- **Your goal**:
Please pick out every line of the records below that contains the string "watch" and copy each one. Case counts.

- **Supplied data**:

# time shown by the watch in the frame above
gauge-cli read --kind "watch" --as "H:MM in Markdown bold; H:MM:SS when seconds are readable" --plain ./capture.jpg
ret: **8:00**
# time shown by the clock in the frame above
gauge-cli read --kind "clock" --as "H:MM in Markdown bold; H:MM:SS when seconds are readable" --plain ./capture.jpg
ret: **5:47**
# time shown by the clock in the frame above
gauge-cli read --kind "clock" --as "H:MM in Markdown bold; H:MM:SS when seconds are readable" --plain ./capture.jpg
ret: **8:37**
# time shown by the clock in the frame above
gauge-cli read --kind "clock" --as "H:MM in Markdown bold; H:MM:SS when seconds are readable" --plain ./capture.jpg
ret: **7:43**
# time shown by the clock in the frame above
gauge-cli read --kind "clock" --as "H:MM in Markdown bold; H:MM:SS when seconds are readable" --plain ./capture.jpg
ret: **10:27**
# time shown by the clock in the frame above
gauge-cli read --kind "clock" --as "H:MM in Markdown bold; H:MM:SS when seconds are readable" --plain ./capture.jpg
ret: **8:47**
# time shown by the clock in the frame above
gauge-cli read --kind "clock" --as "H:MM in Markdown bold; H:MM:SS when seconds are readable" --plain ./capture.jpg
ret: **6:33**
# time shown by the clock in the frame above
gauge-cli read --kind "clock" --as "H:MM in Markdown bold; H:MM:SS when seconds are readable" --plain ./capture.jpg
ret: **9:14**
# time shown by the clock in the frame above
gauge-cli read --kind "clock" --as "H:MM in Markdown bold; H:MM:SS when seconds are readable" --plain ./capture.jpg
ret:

- **Worked answer**:
# time shown by the watch in the frame above
gauge-cli read --kind "watch" --as "H:MM in Markdown bold; H:MM:SS when seconds are readable" --plain ./capture.jpg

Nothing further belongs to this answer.